Cross-cultural Communication
Melvin Schnapper
A
A Peace Corps staff member is hurriedly called to a town in Ethiopia to deal with reports that
one of the volunteers is treating Ethiopians like dogs. What could the volunteer be doing to
communicate that?
Another foreign volunteer in Nigeria has great trouble getting any discipline in his class, and
it is known that the students have no respect for him because he has shown no self-respect.
How has he shown that?
Neither of these volunteers offended his hosts with words. But both of them were unaware
of what they had communicated through their non-verbal behaviour.
In the first case, the volunteer working at a health centre would go into the waiting room and
call for the next patient. She did this as she would in America - by pointing with her finger to the
next patient and beckoning him to come.
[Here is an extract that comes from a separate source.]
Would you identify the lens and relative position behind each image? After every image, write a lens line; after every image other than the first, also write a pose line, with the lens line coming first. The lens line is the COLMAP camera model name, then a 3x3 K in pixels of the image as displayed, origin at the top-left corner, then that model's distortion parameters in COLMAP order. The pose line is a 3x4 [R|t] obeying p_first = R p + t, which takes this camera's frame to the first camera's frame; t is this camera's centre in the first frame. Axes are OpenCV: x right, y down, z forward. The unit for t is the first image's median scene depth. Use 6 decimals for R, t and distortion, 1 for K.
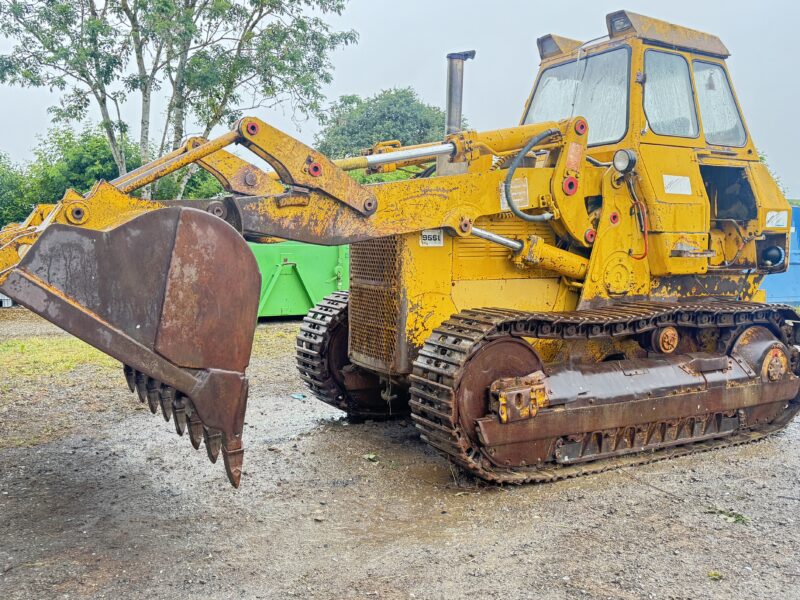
lens RADIAL K [[748.1, 0, 400.0], [0, 748.1, 300.0], [0, 0, 1]] dist [0.118161, -0.211934]
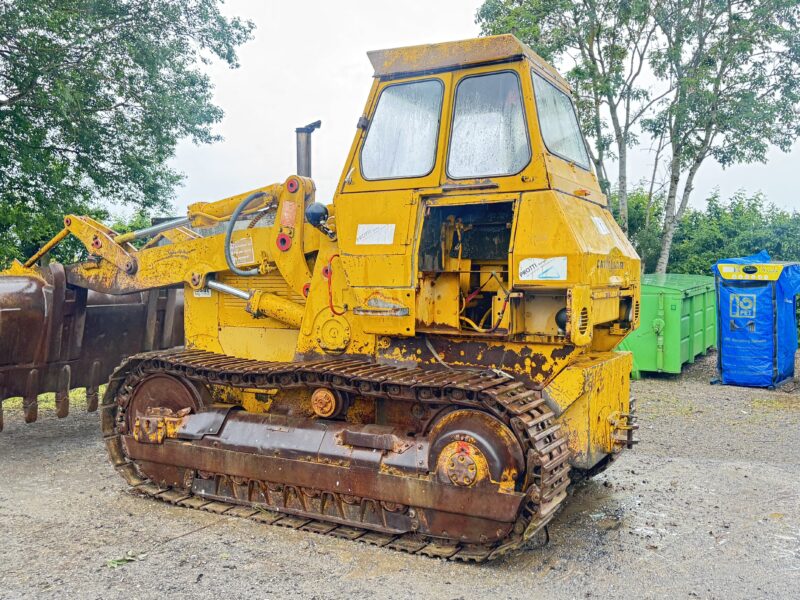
lens RADIAL K [[748.1, 0, 400.0], [0, 748.1, 300.0], [0, 0, 1]] dist [0.118161, -0.211934]
pose [[0.514805, 0.019989, -0.857074, 1.180559], [-0.072320, 0.997177, -0.020182, -0.060416], [0.854252, 0.072374, 0.514797, 0.594769]]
Acceptable in the States, but in Ethiopia her pointing
gesture is for children and her beckoning signal is for dogs. In Ethiopia one points to a person
by extending the arm and hand and beckons by holding the hand out, palm down, and closing
it repeatedly.
In the second case, the volunteer insisted that students look him in the eye to show
attentiveness, in a country where prolonged eye contact is considered disrespectful.
B
While the most innocent American-English gesture may have insulting, embarrassing, or at least
confusing connotations in another Culture, the converse is also true. If foreign visitors were to bang
on the table and hiss at the waiter for service in a New York restaurant, they would be fortunate if
they were only thrown out. Americans might find foreign students overly polite if they bow.
C
It seems easier to accept the arbitrariness of language - that dog is
chien in French or
aja in
Yoruba - than the differences in the emotionally laden behaviour of non-verbal communication,
which in many ways is just as arbitrary as language.
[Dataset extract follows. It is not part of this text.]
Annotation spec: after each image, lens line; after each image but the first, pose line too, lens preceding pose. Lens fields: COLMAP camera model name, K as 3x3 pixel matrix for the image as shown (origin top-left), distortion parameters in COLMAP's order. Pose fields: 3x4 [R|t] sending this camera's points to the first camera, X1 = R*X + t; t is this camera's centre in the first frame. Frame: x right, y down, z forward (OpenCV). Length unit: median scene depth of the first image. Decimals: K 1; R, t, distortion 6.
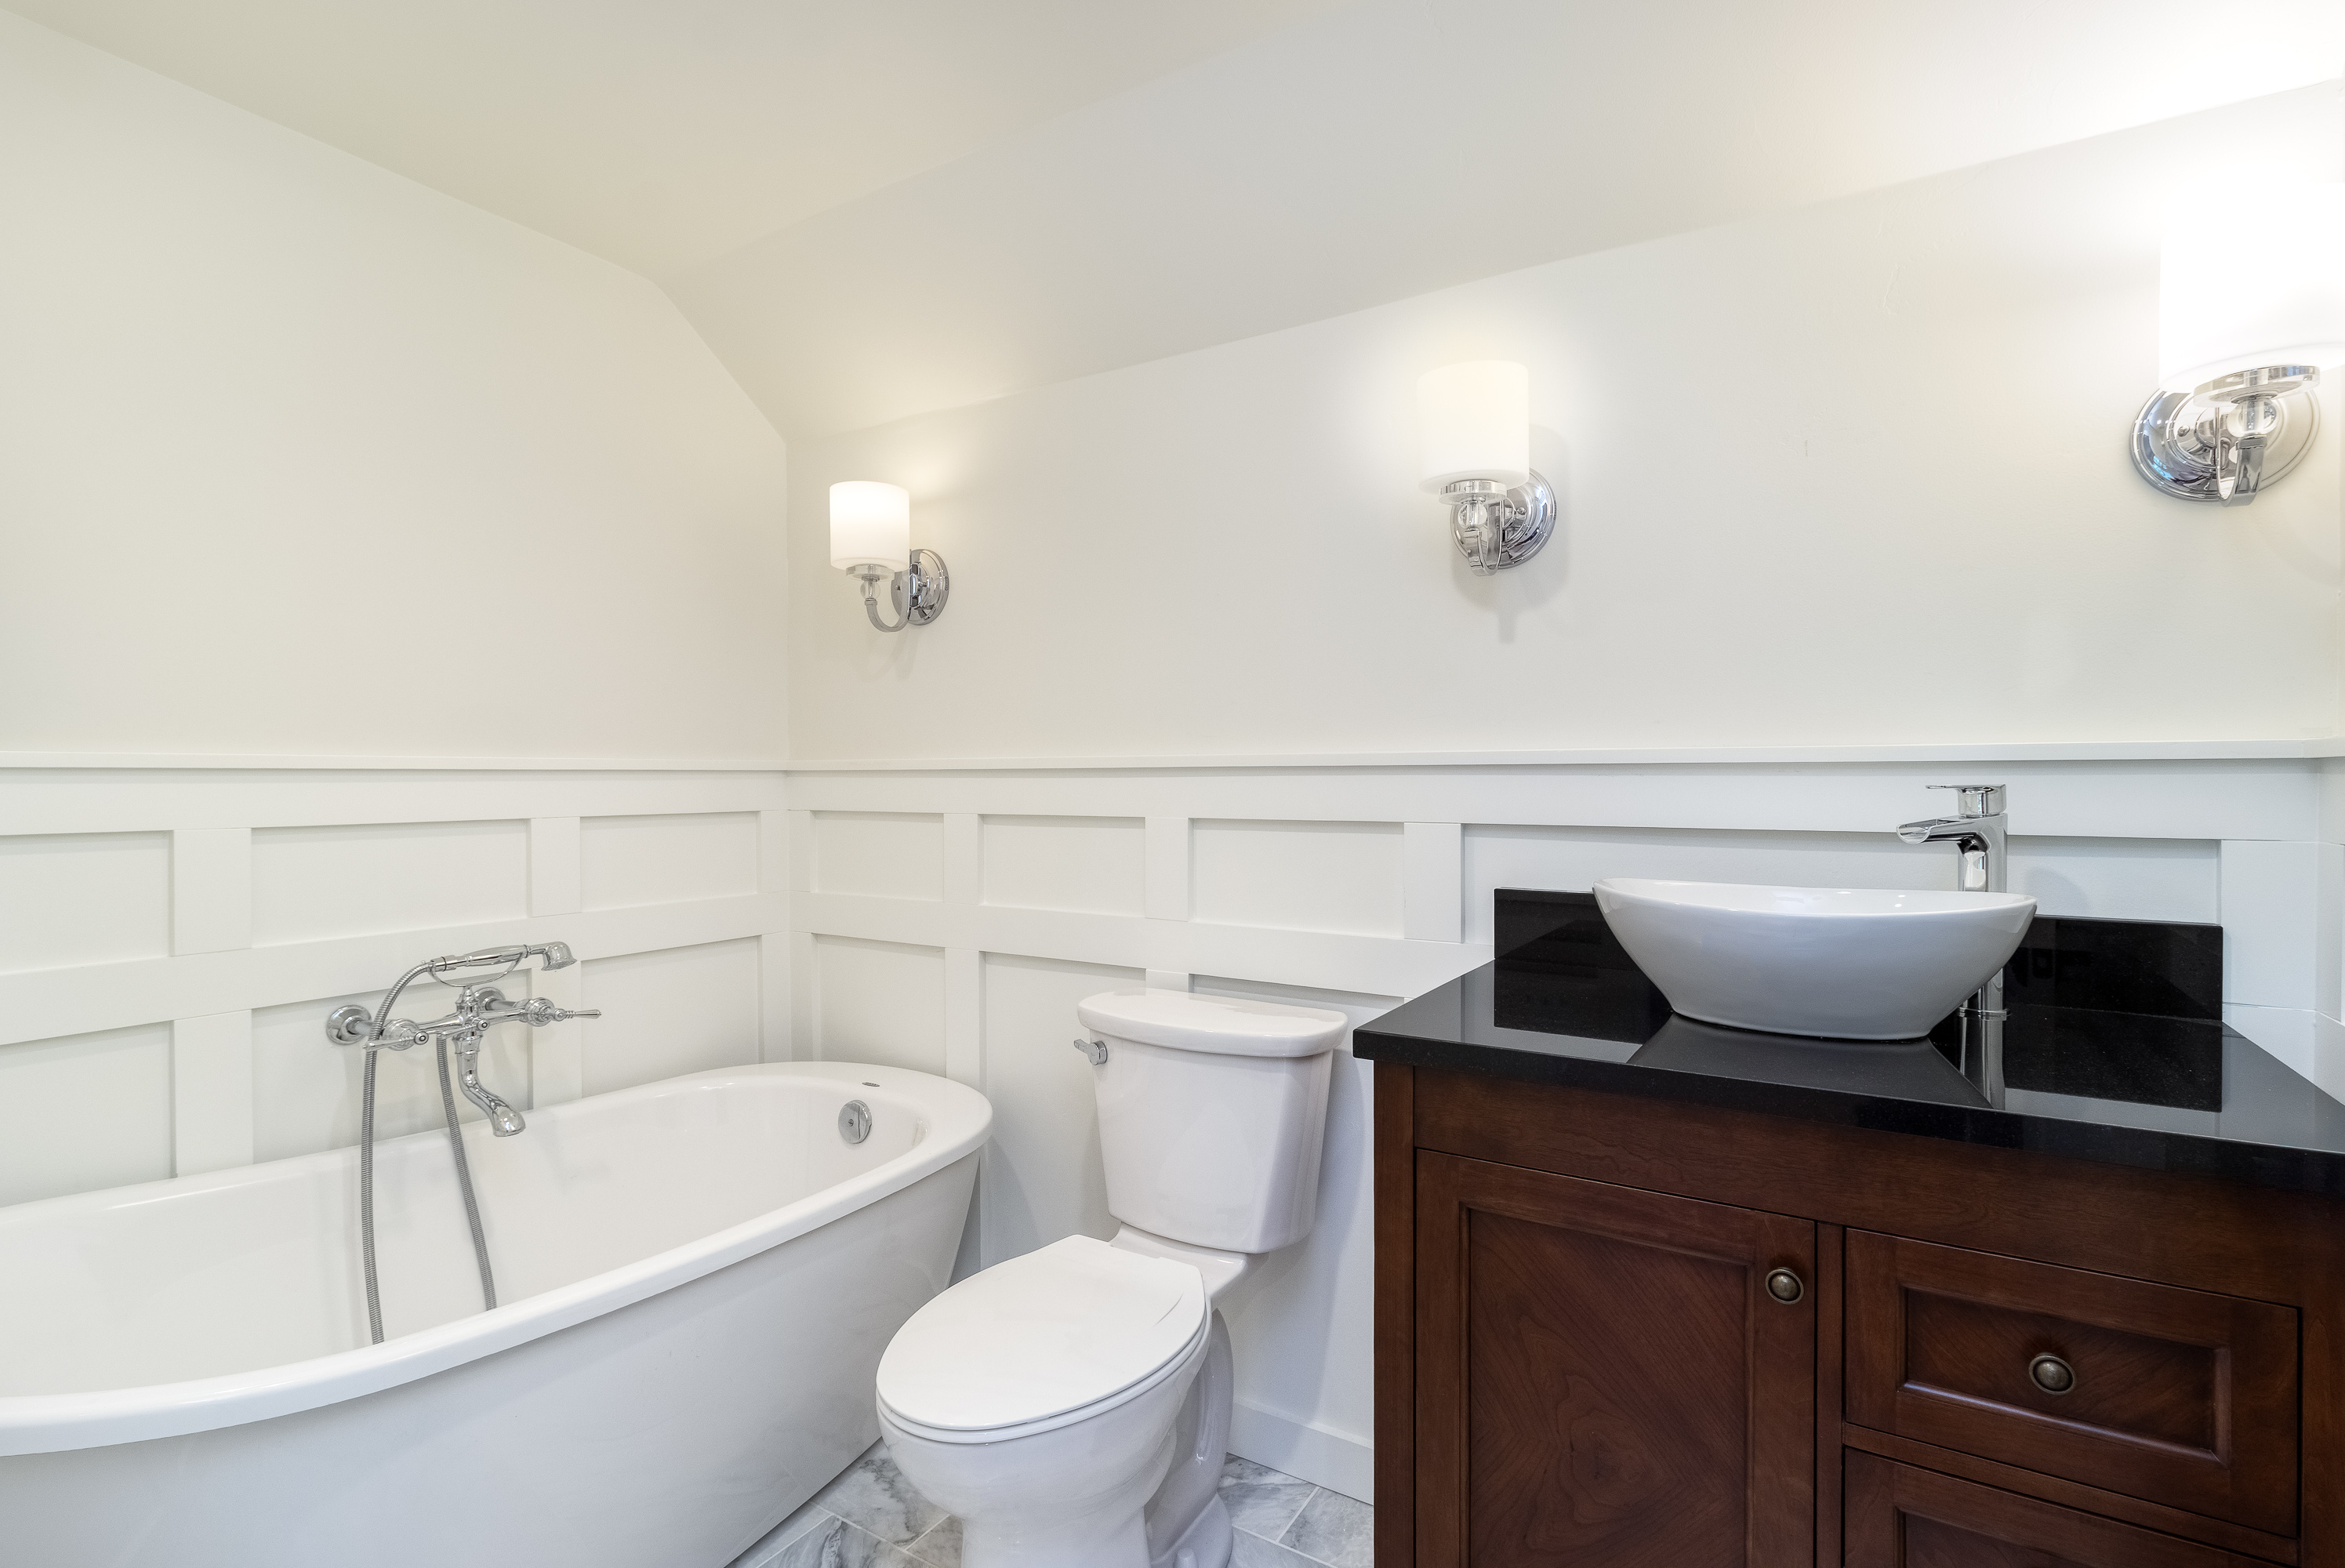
lens RADIAL K [[1116.0, 0, 1174.7], [0, 1116.0, 789.3], [0, 0, 1]] dist [0.002746, -0.000046]
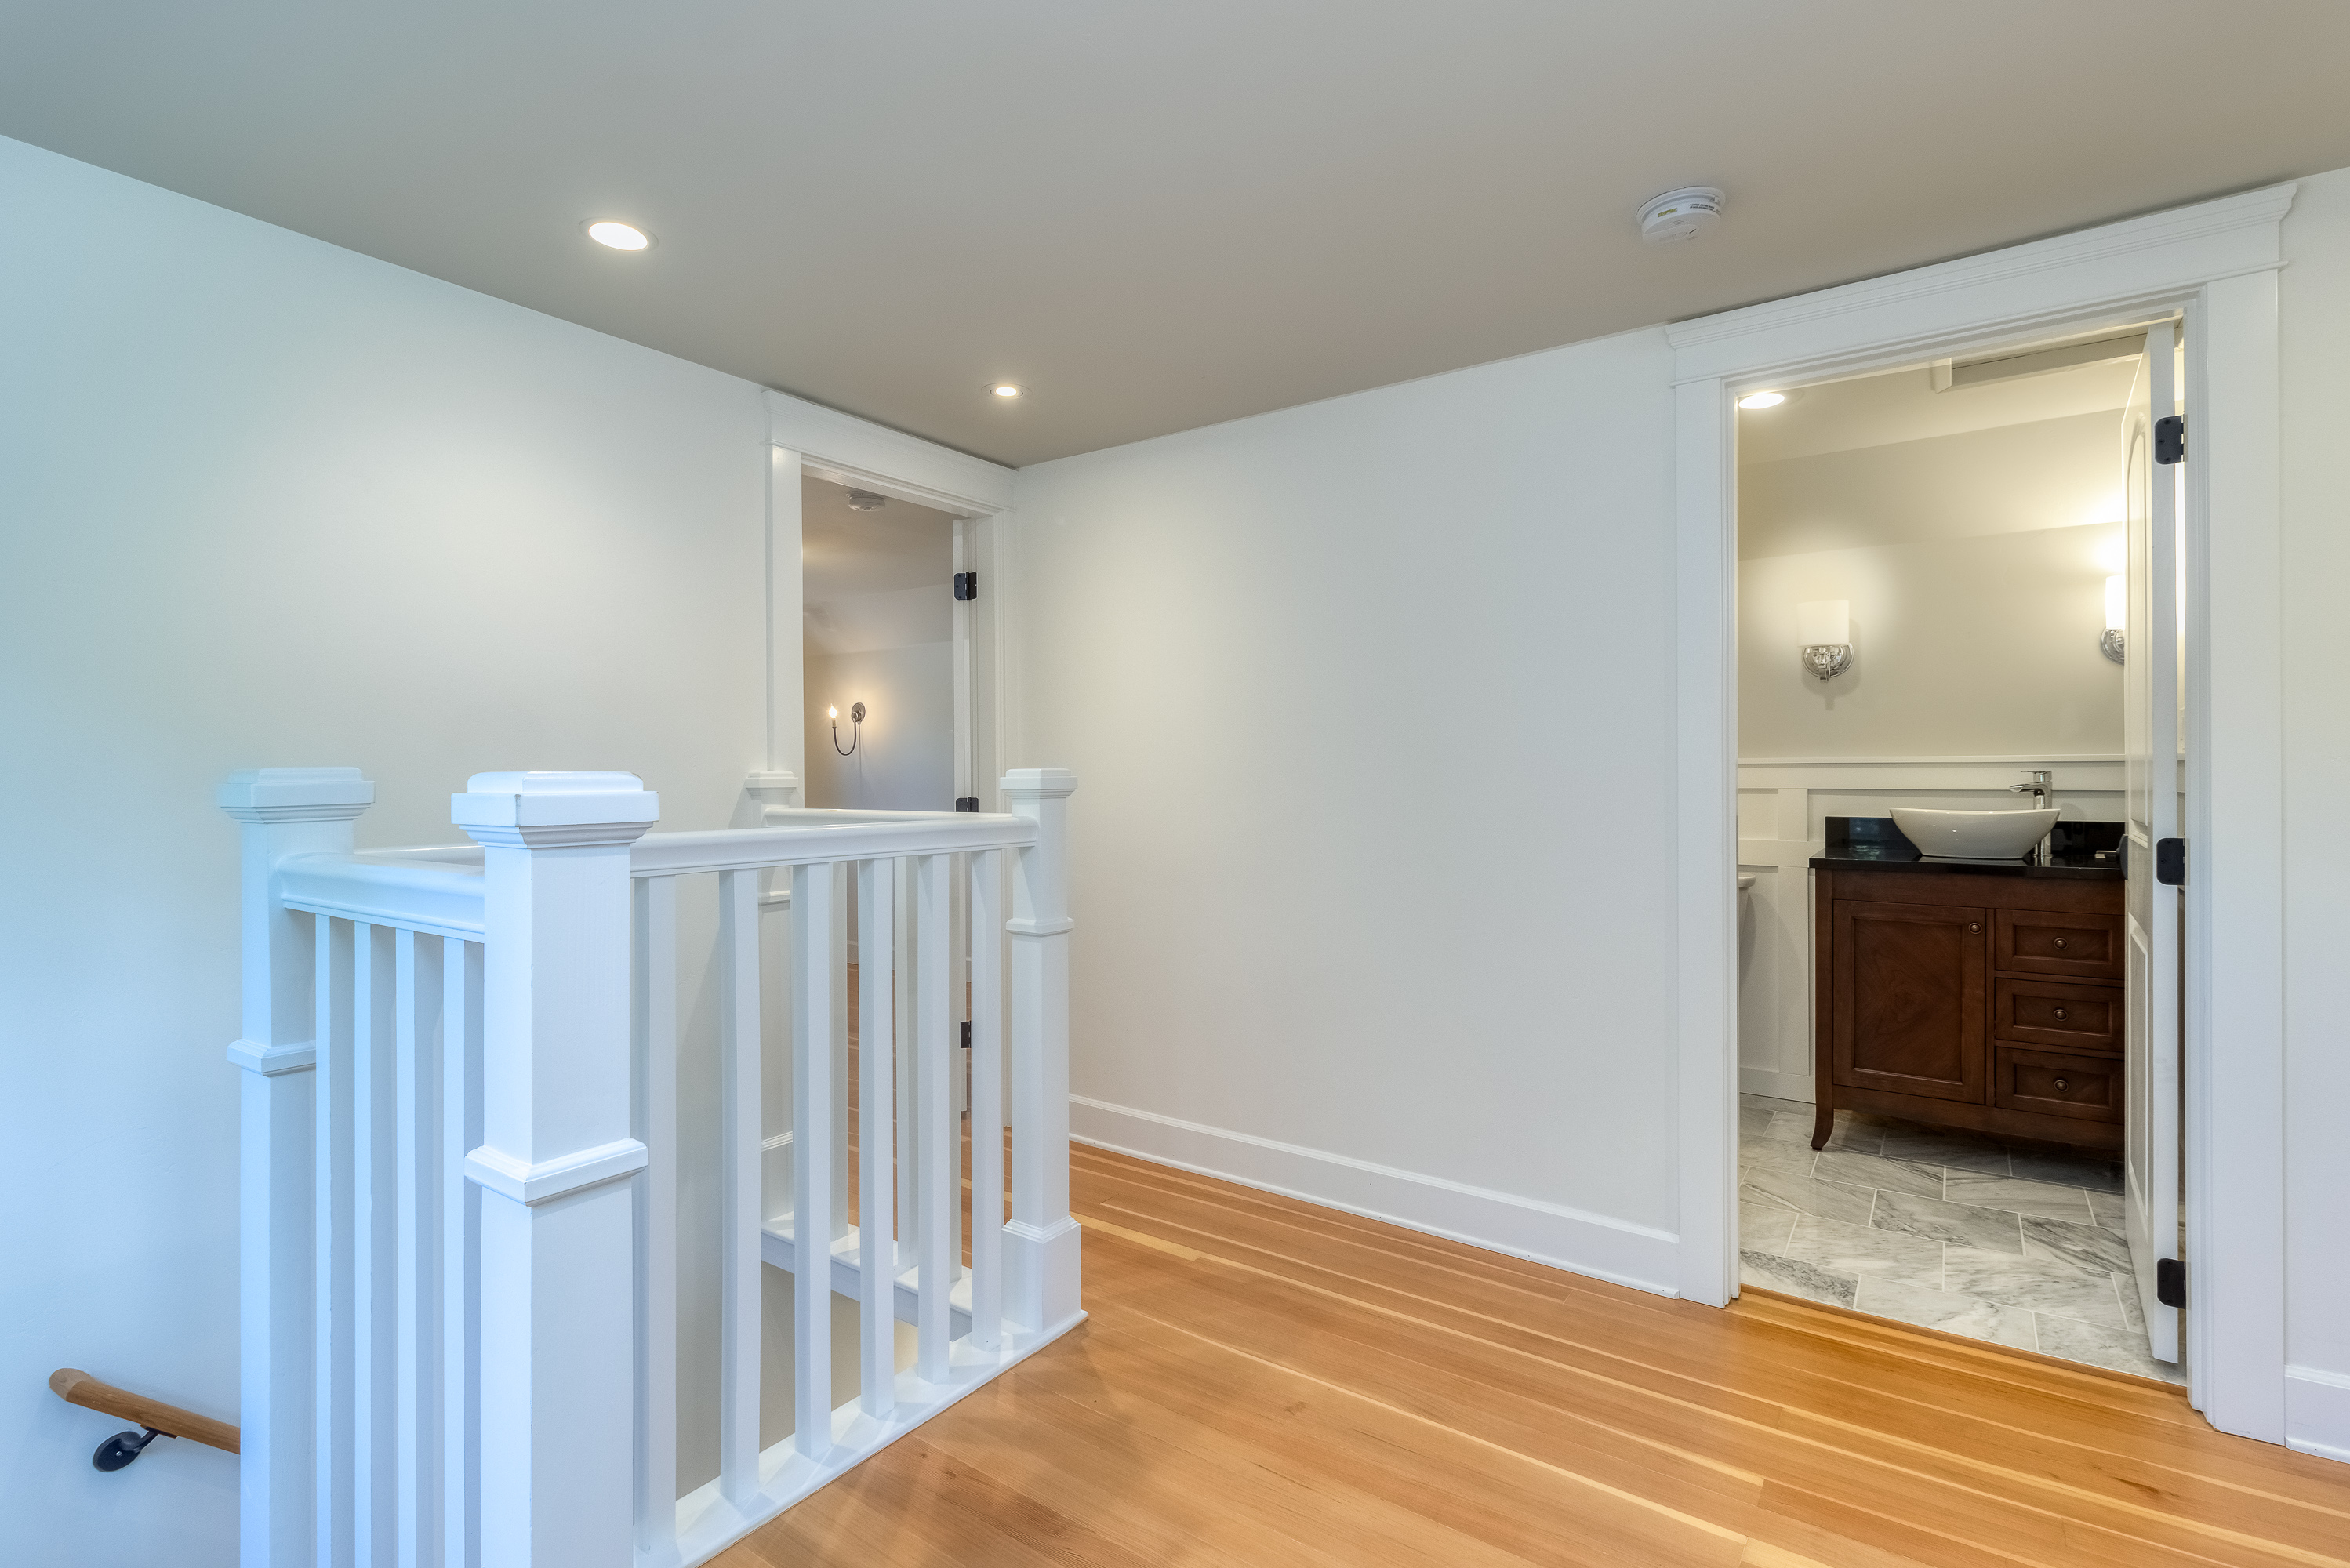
lens RADIAL K [[1118.3, 0, 1165.7], [0, 1118.3, 773.2], [0, 0, 1]] dist [0.002746, -0.000046]
pose [[0.998130, -0.001521, -0.061106, -1.342632], [0.000853, 0.999940, -0.010950, 0.032791], [0.061119, 0.010877, 0.998071, -2.004223]]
Secondly, we assume that our way of talking and gesturing is 'natural' and that those who
do things differently are somehow playing with nature. This assumption leads to a blindness
about intercultural behaviour. And individuals are likely to remain blind and unaware of what
they are communicating non-verbally, because the hosts will seldom tell them that they have
committed a social blunder. It is rude to tell people they are rude; thus the hosts grant visitors
a 'foreigner's licence', allowing them to make mistakes of social etiquette, and they never know
until too late which ones prove disastrous.
An additional handicap is that the visitors.have not entered the new setting as free agents,
able to detect and adopt new ways of communicating without words. They are prisoners
of their own culture and interact within their own framework. Yet the fact remains that for
maximum understanding the visitor using the words of another language also must learn to use
the tools of non-verbal communication of that culture.
D
Non-verbal communication - teaching it and measuring effect - is more difficult than formal
language instruction. But now that language has achieved its proper recognition as being
essential for success, the area of non-verbal behaviour should be taught to people who will live
in another country in a systematic way, giving them actual experiences, awareness, sensitivity.
Indeed, it is the rise in linguistic fluency that now makes non-verbal fluency even more critical.
A linguistically fluent visitor may tend to offend even more than those who don't speak as well
if that visitor shows ignorance about interface etiquette; the national may perceive this disparity
between linguistic and non-linguistic performance as a disregard for the more subtle aspects of
intercultural communication. Because non-verbal cues reflect emotional states, both visitor and
host national might not be able to articulate what's going on.
E
While it would be difficult to map out all the non-verbal details for every language that the
Peace Corps teaches, one can hope to make visitors aware of the existence and emotional
importance of non-verbal channels. I have identified five such channels:
kinesic, proxemic,
chronemic, oculesic, and
haptic ...
These five channels of non-verbal communication exist in every culture. The patterns and forms
are completely arbitrary, and it is arguable as to what is universal and what is culturally defined.
Of course, there is no guarantee that heightened awareness will change behaviour. Indeed,
there may be situations where visitors should not alter their behaviour, depending on the status,
personalities, and values in the social context. But the approach seeks to make people aware
of an area of interpersonal activity that for too long has been left to chance or the assumption
that visitors to other countries will be sensitive to it because they are surrounded by it.